No async runtime. No HTTP client. No serialization framework beyond
what `serde` and the hand-rolled JSON in `src/subcommands/mod.rs`
provide.
## Integration tests
`tests/test.rs` spawns the compiled binary under `target/debug/` (or
`target/debug/nhs-number-cli.exe` on Windows, via the `.exe`
fallback) and exercises every observable requirement:
* `test` — the round-trip baseline (FR-3, FR-4, FR-5, FR-6, FR-10).
* `fr_2_blank_lines_skipped` — blank-line handling.
* `fr_7_parse_failure_to_stderr` — parse-error diagnostics.

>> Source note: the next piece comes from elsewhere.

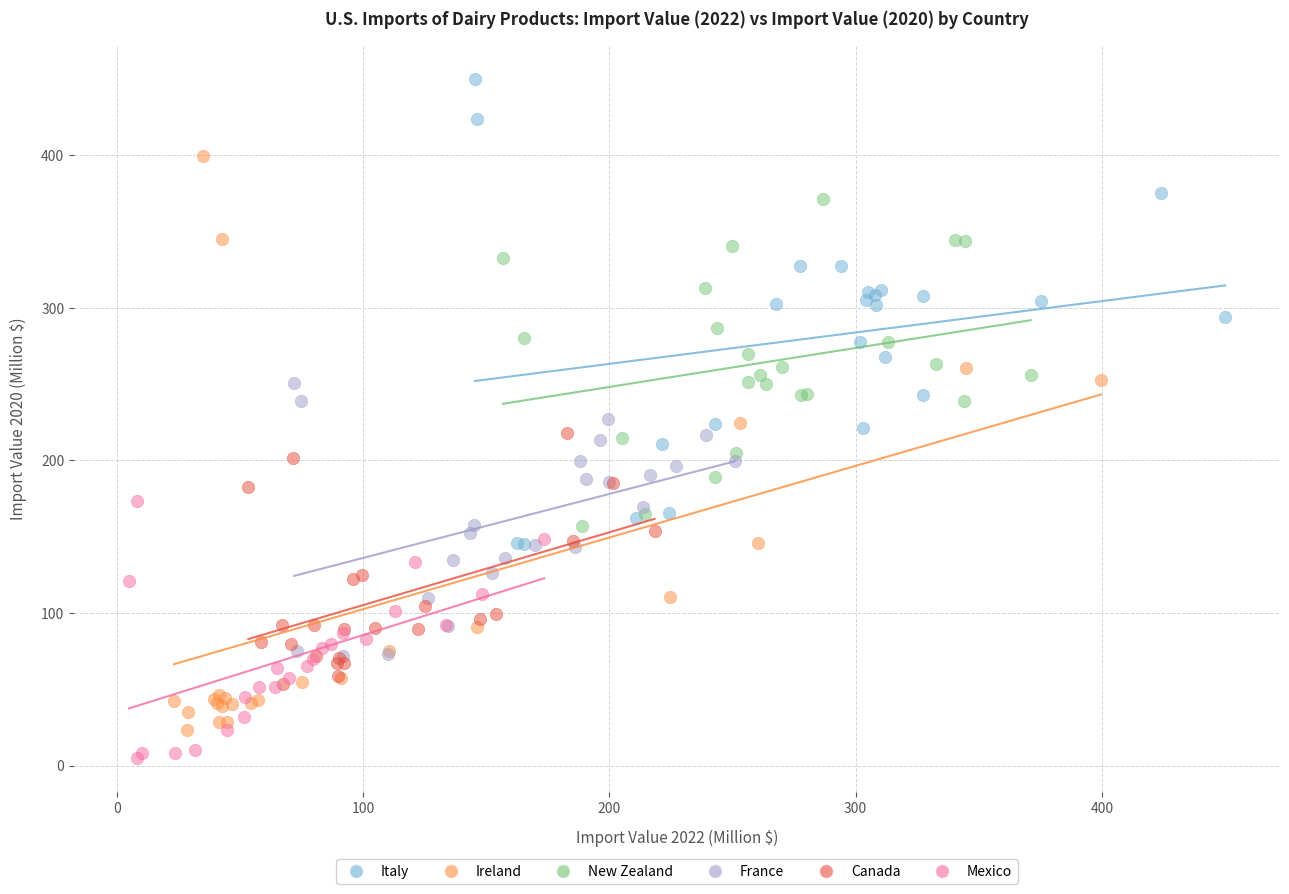

Which series contains the highest Y value?

Italy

* `fr_9_read_error_to_stderr` — feeds invalid UTF-8 to provoke a
real `BufRead::lines()` error.
* `fr_11_stream_separation` — valid-invalid-valid input cleanly splits.
* `fr_12_exit_zero_on_per_line_failures` — exit code is 0 on bad input.

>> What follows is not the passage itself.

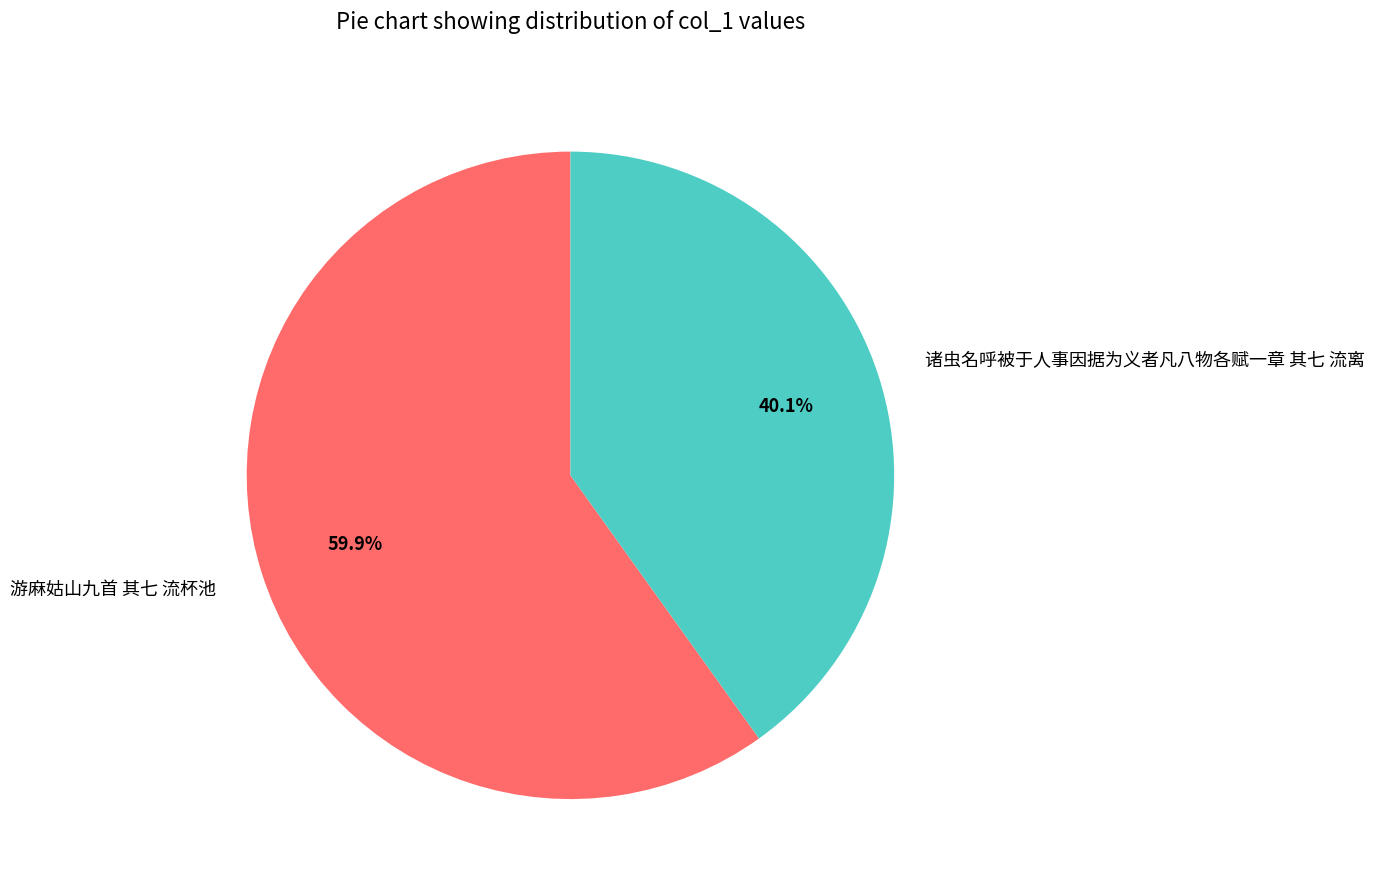

To the nearest percent, what is the difference between the 游麻姑山九首 其七 流杯池 and 诸虫名呼被于人事因据为义者凡八物各赋一章 其七 流离 slice percentages?

20%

* `fr_17_counts_summary` — `--counts` produces the four-row summary.
* `fr_18_column_extraction` — `--column N` extracts and reports
`ColumnMissing(N)`.
* `fr_19_format_json`, `fr_19_format_tsv`,
`fr_19_counts_format_json`, `fr_19_default_text_unchanged` —
output-format coverage including the FR-10 byte-for-byte guard.
Plus 19 in-crate unit and in-crate-integration tests under
`src/**/`, including the `src/app/clap.rs::tests` module that
spawns the binary to verify CLI parsing.
The 12 runnable examples under `examples/` provide a third coverage
layer: each `run.sh` diffs observed stdout/stderr against committed
expected files, byte-for-byte. They double as living documentation
and as the FR-10 / NFR-8 regression bar.
## Release artifacts
`cargo build --release` produces an optimized binary at
`target/release/nhs-number-cli`. A cross-compiled Windows binary is
tracked at `target/x86_64-pc-windows-gnu/release/nhs-number-cli.exe`.
Additional targets can be added with `rustup target add` and a
matching `cargo build --release --target <triple>`; the new
artefact path needs an explicit negation in `.gitignore` to be
tracked.
Versions are recorded in [`../../CHANGELOG.md`](../../CHANGELOG.md).